ANCHOR: Branch-Point Data Generation for GUI Agents
Jinbiao Wei, Yilun Zhao, Kangqi Ni, Arman Cohan
TL;DR
Anchor introduces a scalable trajectory expansion framework for desktop GUI agents by branching from verified seed demonstrations at meaningful GUI state changes to generate diverse, long-horizon, state-grounded supervision. The pipeline includes seed collection, branch-point discovery, task proposal, rollout execution with verification, plus step-level filtering and denoising to maintain coherence. Empirical results on OSWorld and WindowsAgentArena show consistent improvements across multiple backbones (GLM-4.1V-9B, Qwen2.5-VL-7B, Qwen3-VL-8B) and cross-platform settings, outperforming zero-shot and task-driven baselines and demonstrating cross-domain generalization. The work demonstrates that branching-based data generation can provide高-quality, high-signal supervision while reducing reliance on perfect exploration or extensive human demonstrations, enabling scalable GUI automation across apps and OSs.
Abstract
End-to-end GUI agents for real desktop environments require large amounts of high-quality interaction data, yet collecting human demonstrations is expensive and existing synthetic pipelines often suffer from limited task diversity or noisy, goal-drifting trajectories.
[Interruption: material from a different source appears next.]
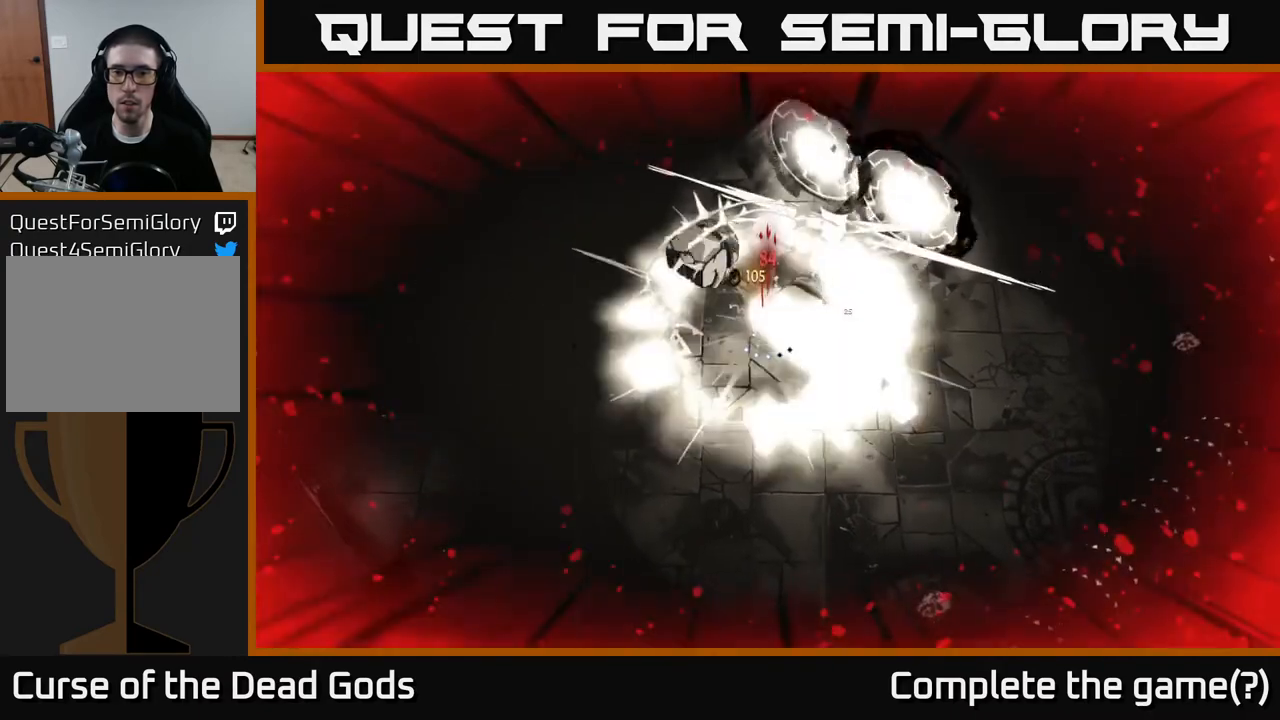
{"buttons": [], "left_stick": "down", "right_stick": "center", "events": [[67, "left_stick", "left"], [117, "R2", "down"], [133, "left_stick", "down-left"], [233, "R2", "up"], [267, "left_stick", "down"]]}
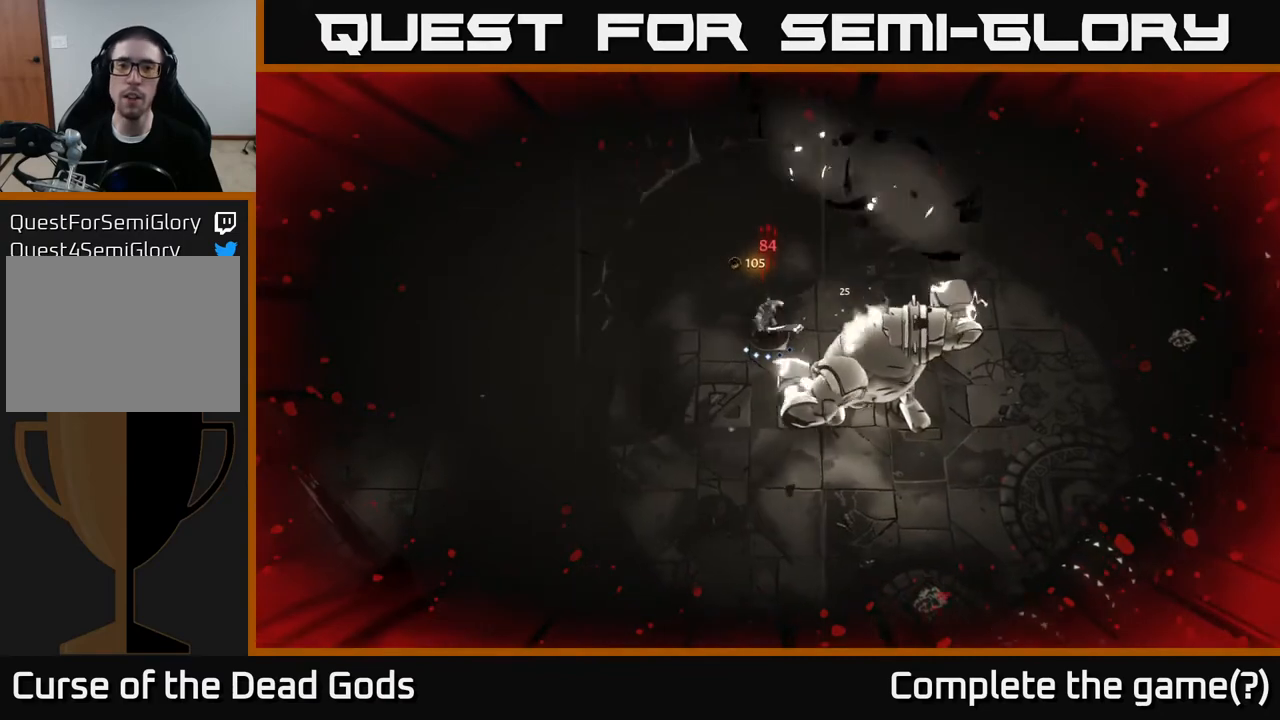
{"buttons": [], "left_stick": "up-right", "right_stick": "center", "events": [[167, "left_stick", "left"], [317, "left_stick", "up-left"], [500, "left_stick", "up-right"]]}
We present a trajectory expansion framework Anchor that bootstraps scalable desktop supervision from a small set of verified seed demonstrations. Starting from each seed, we identify branch points that correspond to meaningful state changes and propose new, state-grounded task variants conditioned on the current GUI context. An executing agent then follows the proposed instructions to generate new trajectories, while a verifier enforces task completion via state-aware checks and trajectory-level consistency. To improve supervision quality, we further apply task-conditioned step-level filtering to remove ungrounded actions and denoise post-branch segments to maintain coherent intent. Experiments on standard desktop benchmarks, OSWorld and WindowsAgentArena, show that models fine-tuned on our expanded corpus achieve consistent improvements over zero-shot agents and representative synthesis baselines, and generalize across applications and operating systems.